In December 2010, when the Congress-led UPA II government announced to create a separate state as Telangana, under the presidency of Pramod Boro the ABSU raised its voice, "If Telangana why not Bodoland". Under the leadership of Pramod Boro as the President, from 2010 onwards the agitation to revive the Bodoland Statehood was decided, and started again as the third phase from 2 March 2010, with a huge mass gathering at Kajalgaon Rural Stadium.

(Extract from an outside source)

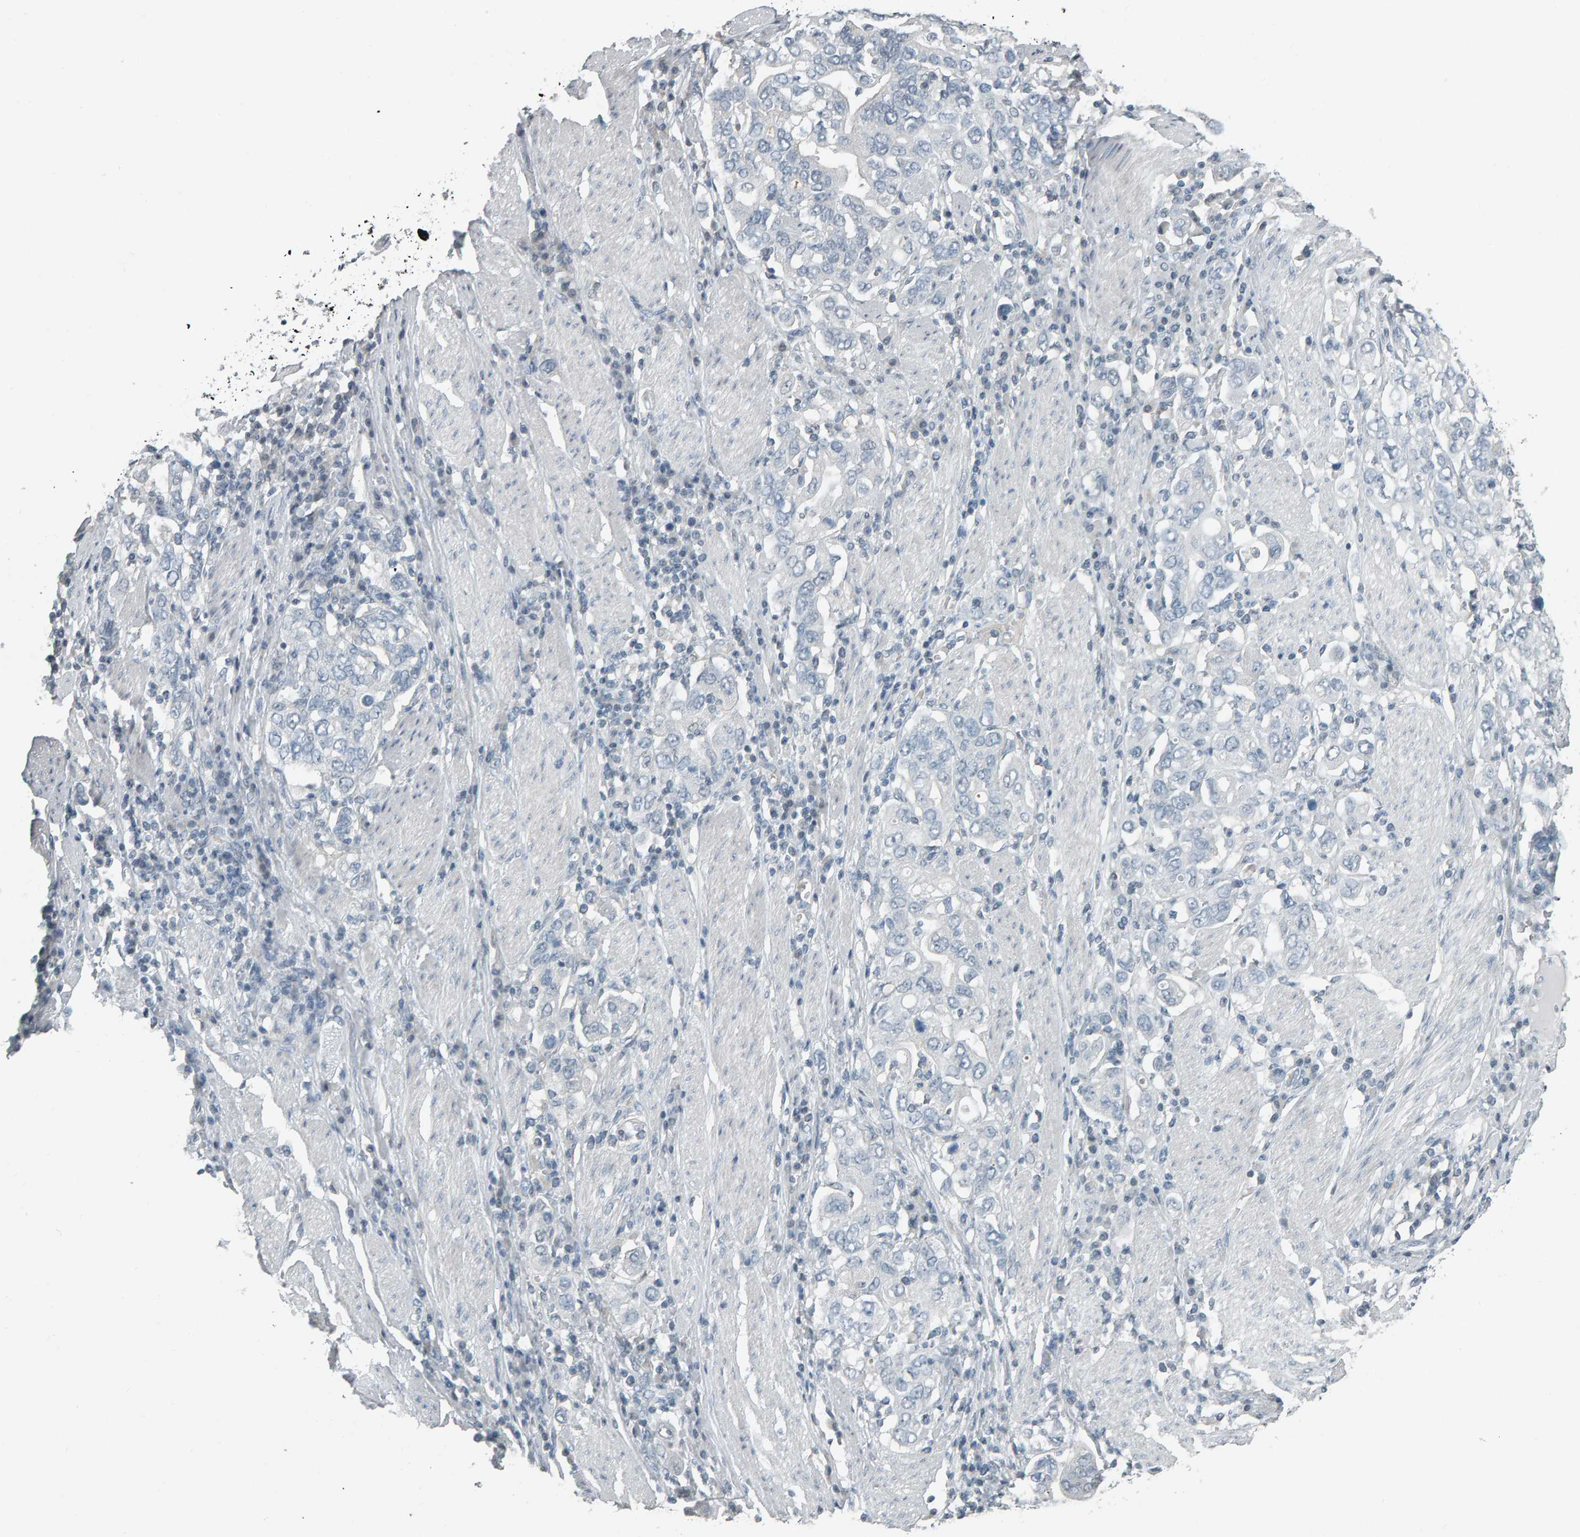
{"staining": {"intensity": "negative", "quantity": "none", "location": "none"}, "tissue": "stomach cancer", "cell_type": "Tumor cells", "image_type": "cancer", "snomed": [{"axis": "morphology", "description": "Adenocarcinoma, NOS"}, {"axis": "topography", "description": "Stomach, upper"}], "caption": "Human adenocarcinoma (stomach) stained for a protein using immunohistochemistry (IHC) shows no positivity in tumor cells.", "gene": "PYY", "patient": {"sex": "male", "age": 62}}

He spearheaded this third phase of the Bodoland Movement, where he got a huge response from the Mass. He proposed the Bodoland region boundary from Sonkosh in the West to Sadiya in the East.

== Biography ==
He has become the fifth Chief Executive Member (CEM) of BTC. He became the longest-serving President of ABSU from 2009 to 2020 (Feb). Under his leadership, in the long Bodoland Movement, there were many upheavals in Bodo politics, ABSU faced many criticisms and threats. Despite such situations, Pramod Boro has boldly continued the effort to bring permanent peace to the region.

== Positions held ==

- 2020–2025: Elected as the Chief Executive Member (CEM) of the Bodoland Territorial Council (BTC).
- 2020–present: Elected as the president of The United People's Party Liberal (UPPL).
- 2009-2020: Elected as the president of All Bodo Students’ Union (ABSU).